Reason is irrelevant to this gold-feathered creature — or creation — which sings, whose feathers shine. "Shine" by dint of what? A sun, whose bronze fringes are lighting on this animal. "The bronze decor" of the first stanza may have referred to a setting or a rising sun, certainly a change in seasons, an ending, which leads to a new beginning.
The palm stands on the edge of space.
The wind moves slowly in the branches.
The bird's fire-fangled feathers dangle down.
This palm is standing, unmoved and unaffected. This stability is so lacking in a world in which conviction has given way to convincing arguments of mind and sense, both of which have a limit in that they never end, they never establish anything certain or sustained. The tree stands, the wind blows. The wind is the most mystical of all natural phenomena, a something that we know exists, but not by perception. We know neither where the wind comes from nor where the wind is going, but we understand by faith that the wind is there, and that the wind is a force to be reckoned and reckoned with. What has caused this wind that caresses the palm tree at the end of a mind, at the end of space, at the end of all humanistic absolutes? "Wind" , rendered “πνεῦμα” in the Greek, can also mean “breath” or “Spirit.” Perhaps this wind then is the Ghost in the Machine, or the Holy Spirit of infinite and holy renown recorded in the New Testament, the eternal witness and presence of God in a world which has discarded Him in vain for the hollow reliance of deceptive senses and disappointed sanity.
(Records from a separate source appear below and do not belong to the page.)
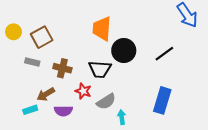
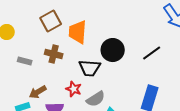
orange trapezoid: (102, 29) -> (78, 32), moved
brown square: (42, 37) -> (51, 21), moved
brown cross: (62, 68) -> (54, 54), moved

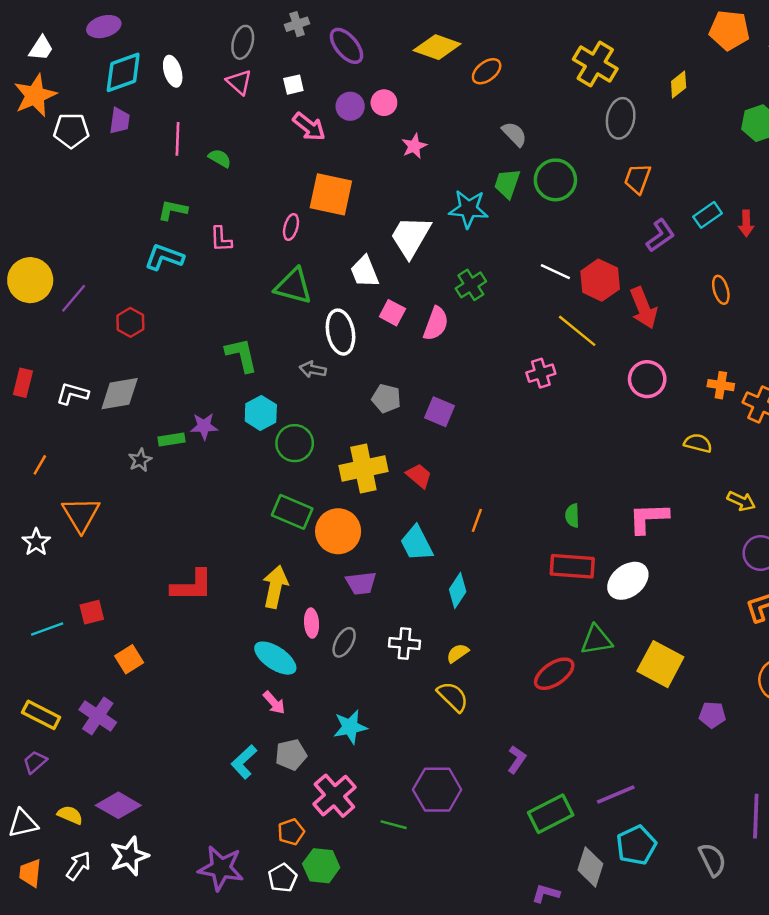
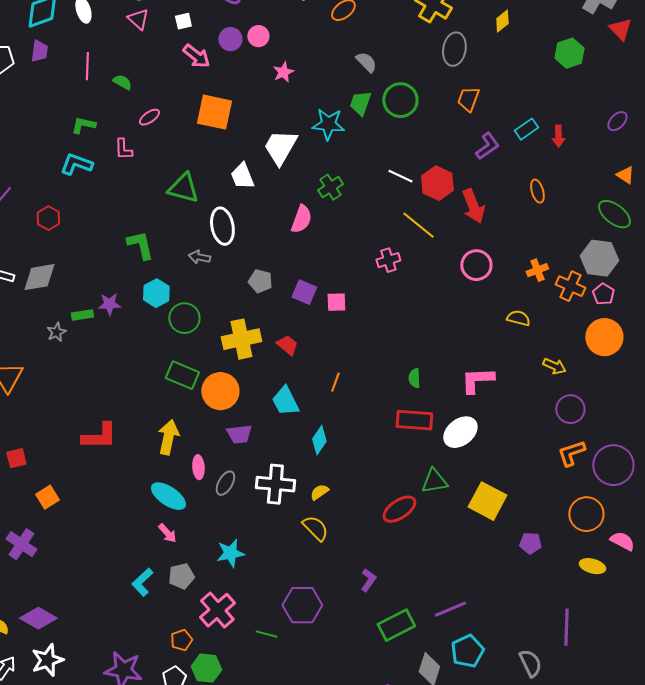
pink ellipse: (291, 227) -> (149, 117), moved, turned 40
pink square: (392, 313) -> (336, 302), moved, turned -30
orange cross: (721, 385) -> (537, 270), turned -30
white cross: (404, 644) -> (275, 484), size x1.5

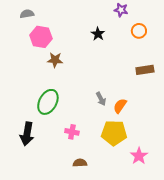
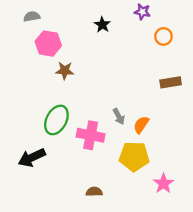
black star: (98, 34) -> (102, 25), moved
pink cross: (72, 132) -> (91, 135), moved, size x1.6
black arrow: (27, 134) -> (32, 158), turned 55

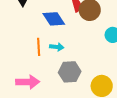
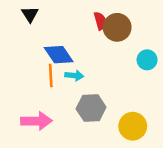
blue diamond: (54, 19) -> (59, 55), moved

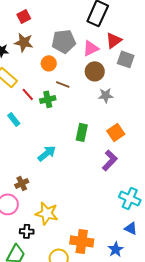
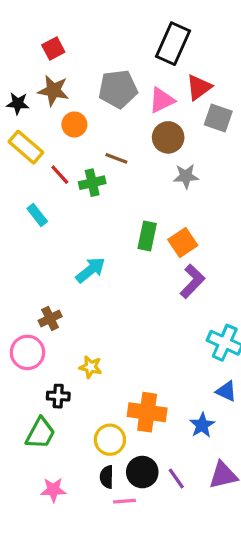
orange circle: (49, 63) -> (74, 124), moved
orange square: (116, 132) -> (183, 242), moved
yellow star: (47, 213) -> (91, 367), size x0.6

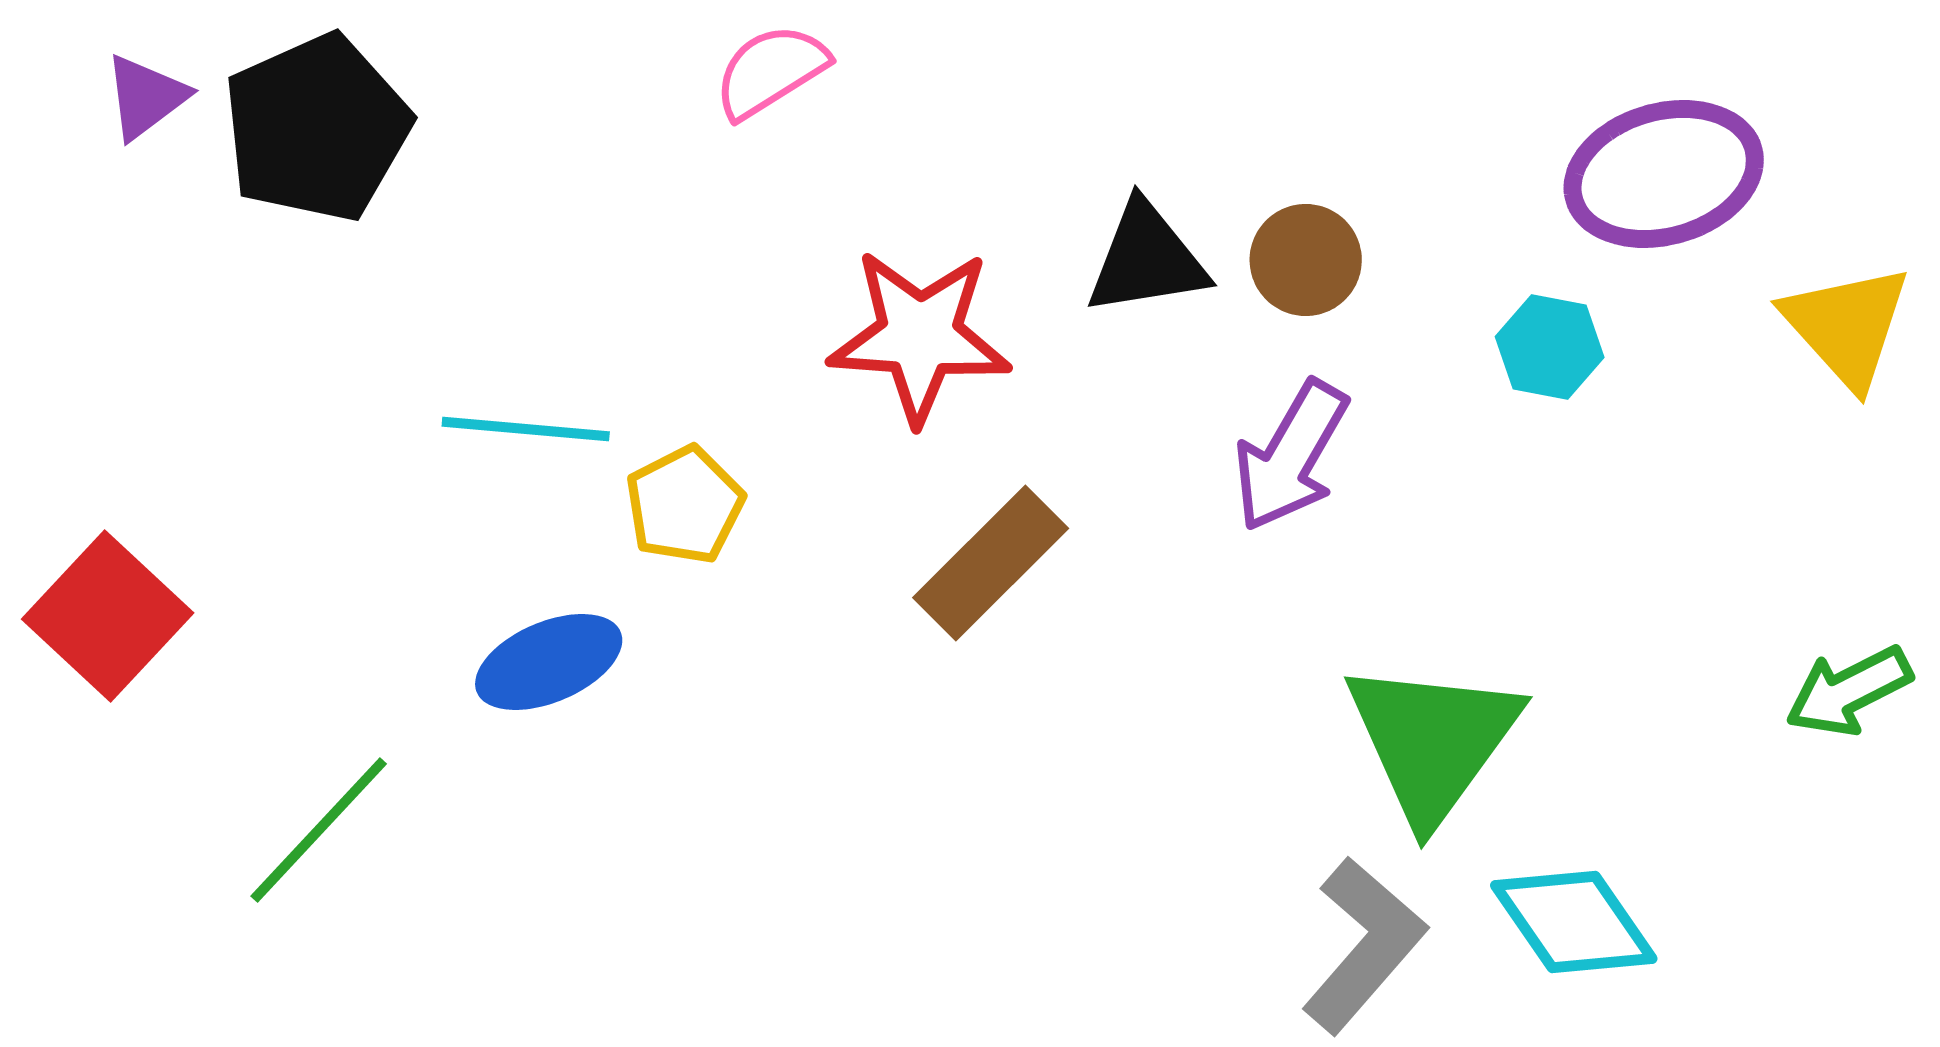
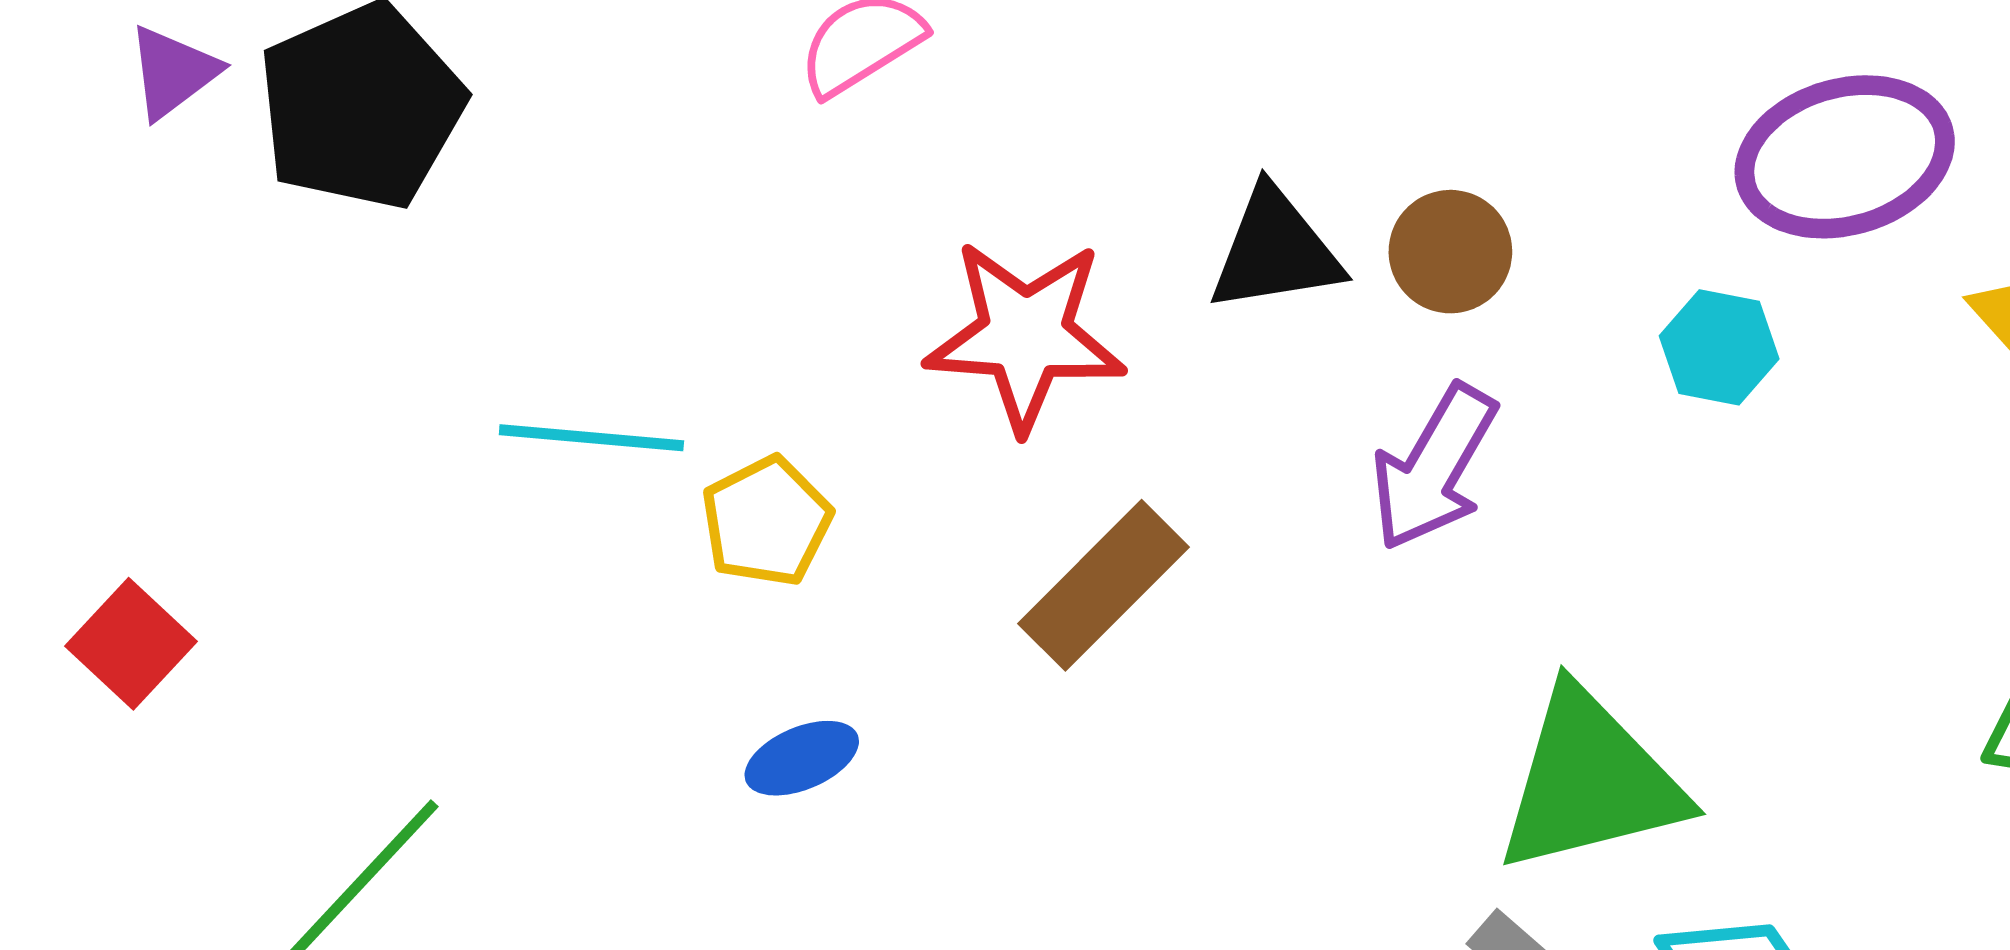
red square: (108, 616) -> (131, 644), size x0.7
blue ellipse: (549, 662) -> (802, 758), moved, size x0.7
green triangle: (1433, 741) -> (1590, 781), turned 40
The branches of the palm tree do not seem to move. It is the wind that moves. What else does the wind touch? “Fire-fangled feathers”, an abrupt train of alliteration, arrests the attention of the reader. “Gold” has now become “fire”, an element of pure, purity, and purifying ornamentation. “Fangled” and “dangle” remind us of the playful “angle” in the midst and mindset of this vision. “Fangled” implies a vain show, a gaudy presentation, yet one touched by fire, an element of grave and serious import. “Dangle” also signifies the first movement of a patient recovering his strength to move, or the loose hanging of plants and pots, or the games that a child plays with his cat. Or an offer of engagement to a world looking for something better, something that man needs and wants, but cannot explain in words or feelings.